Understanding triangle properties is crucial for solving problems related to triangles, such as identifying the largest angle in a triangle from given side lengths. Triangles have several key properties:

• The sum of the angles in any triangle is always 180 degrees.
• The sides of a triangle are often denoted as \(a\), \(b\), and \(c\), with corresponding opposite angles \(A\), \(B\), and \(C\).
• The largest angle in a triangle is always opposite the largest side.
• A triangle can be classified based on its sides (equilateral, isosceles, scalene) or its angles (acute, right, obtuse).
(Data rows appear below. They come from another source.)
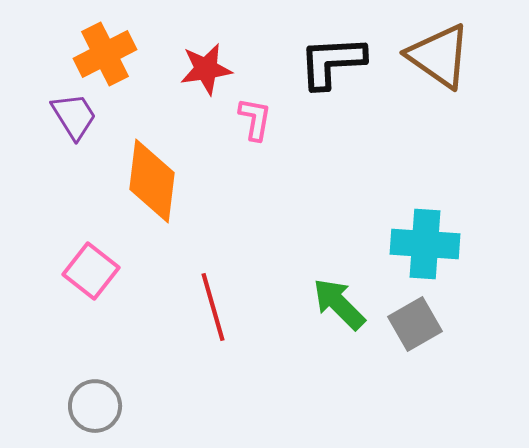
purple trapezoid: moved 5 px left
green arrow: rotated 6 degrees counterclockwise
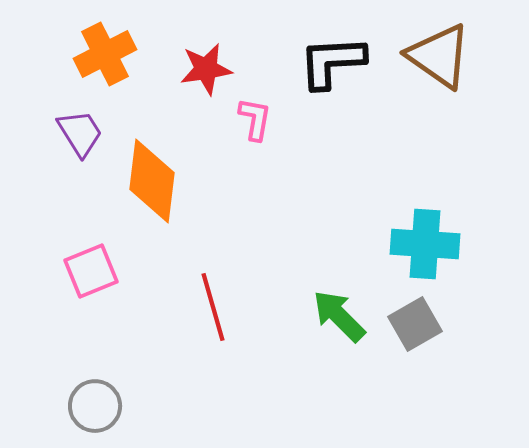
purple trapezoid: moved 6 px right, 17 px down
pink square: rotated 30 degrees clockwise
green arrow: moved 12 px down
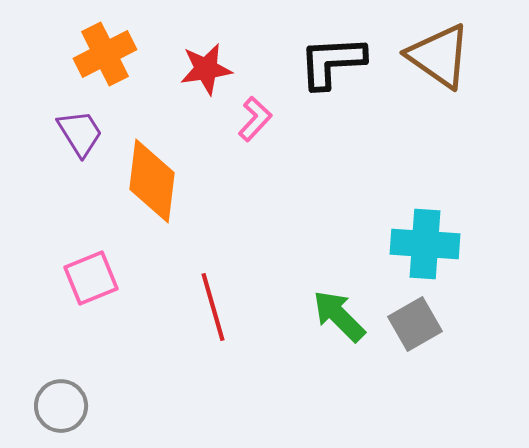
pink L-shape: rotated 33 degrees clockwise
pink square: moved 7 px down
gray circle: moved 34 px left
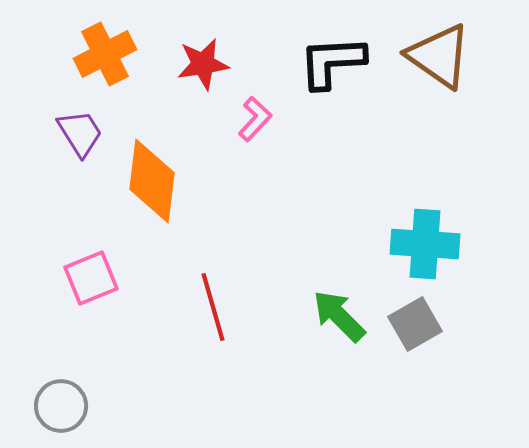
red star: moved 3 px left, 5 px up
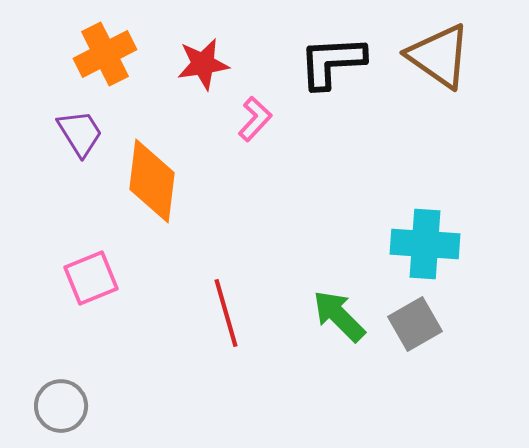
red line: moved 13 px right, 6 px down
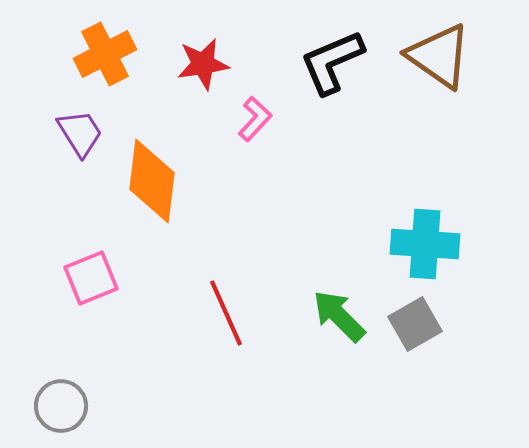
black L-shape: rotated 20 degrees counterclockwise
red line: rotated 8 degrees counterclockwise
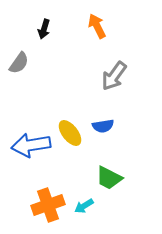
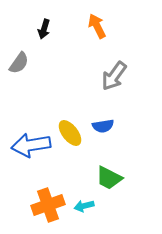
cyan arrow: rotated 18 degrees clockwise
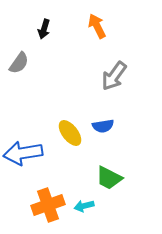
blue arrow: moved 8 px left, 8 px down
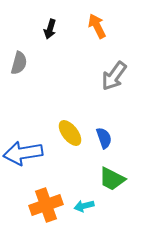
black arrow: moved 6 px right
gray semicircle: rotated 20 degrees counterclockwise
blue semicircle: moved 1 px right, 12 px down; rotated 100 degrees counterclockwise
green trapezoid: moved 3 px right, 1 px down
orange cross: moved 2 px left
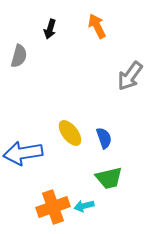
gray semicircle: moved 7 px up
gray arrow: moved 16 px right
green trapezoid: moved 3 px left, 1 px up; rotated 40 degrees counterclockwise
orange cross: moved 7 px right, 2 px down
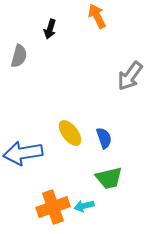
orange arrow: moved 10 px up
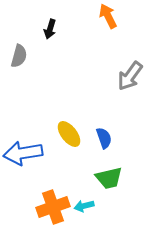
orange arrow: moved 11 px right
yellow ellipse: moved 1 px left, 1 px down
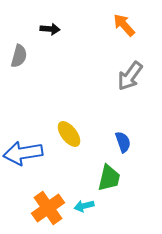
orange arrow: moved 16 px right, 9 px down; rotated 15 degrees counterclockwise
black arrow: rotated 102 degrees counterclockwise
blue semicircle: moved 19 px right, 4 px down
green trapezoid: rotated 64 degrees counterclockwise
orange cross: moved 5 px left, 1 px down; rotated 16 degrees counterclockwise
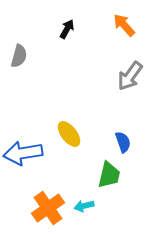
black arrow: moved 17 px right; rotated 66 degrees counterclockwise
green trapezoid: moved 3 px up
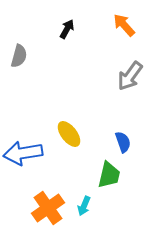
cyan arrow: rotated 54 degrees counterclockwise
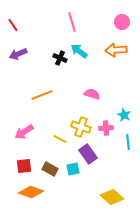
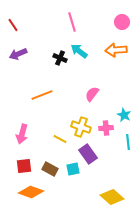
pink semicircle: rotated 70 degrees counterclockwise
pink arrow: moved 2 px left, 2 px down; rotated 42 degrees counterclockwise
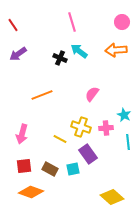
purple arrow: rotated 12 degrees counterclockwise
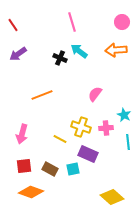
pink semicircle: moved 3 px right
purple rectangle: rotated 30 degrees counterclockwise
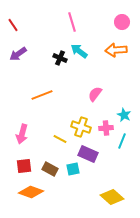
cyan line: moved 6 px left, 1 px up; rotated 28 degrees clockwise
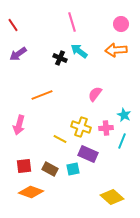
pink circle: moved 1 px left, 2 px down
pink arrow: moved 3 px left, 9 px up
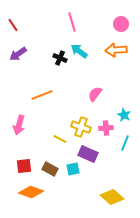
cyan line: moved 3 px right, 2 px down
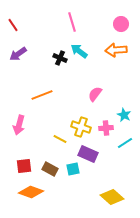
cyan line: rotated 35 degrees clockwise
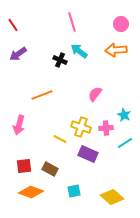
black cross: moved 2 px down
cyan square: moved 1 px right, 22 px down
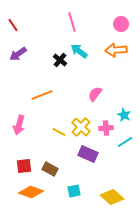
black cross: rotated 16 degrees clockwise
yellow cross: rotated 24 degrees clockwise
yellow line: moved 1 px left, 7 px up
cyan line: moved 1 px up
In the exercise, we use these properties to identify which angle is the largest based on the side lengths, leading us to the application of the Law of Cosines for further calculations.

Calculating angles in a triangle involves using various methods and formulas, depending on the given data. For a triangle with known side lengths, we usually employ the Law of Cosines to find specific angles. To calculate the angle opposite the largest side, we use:
\[ c^2 = a^2 + b^2 - 2ab \cdot \cos(C) \]
This formula allows us to find angle \(C\), opposite side \(c\), by rearranging to solve for \(\cos(C)\):

• Calculate the squares of each side.
• Substitute these values into the Law of Cosines equation.
• Simplify and rearrange the equation to isolate \(\cos(C)\).
• Use the inverse cosine function to determine angle \(C\).

Each of these steps helps in systematically calculating the angle, ensuring accuracy in determining triangle properties.

Trigonometric functions are essential tools for solving problems involving triangles, particularly when determining angles from side lengths. Key trigonometric functions include sine, cosine, and tangent, each relating different sides of a right-angled triangle. In non-right-angled triangles, as seen in the Law of Cosines:

• Cosine (\(\cos\)) helps find angles when the lengths of all sides are known.
• The inverse cosine function (\(\cos^{-1}\)) is used to calculate the angle itself from the cosine value.
• These trigonometric functions are not limited to right triangles; they can also be applied in oblique triangles like triangle \(ABC\).

In the given exercise, we ascertain the angle \(C\) by calculating \(\cos(C)\) and using \(\cos^{-1}\) to find the precise angle, demonstrating the powerful role trigonometric functions play in geometry.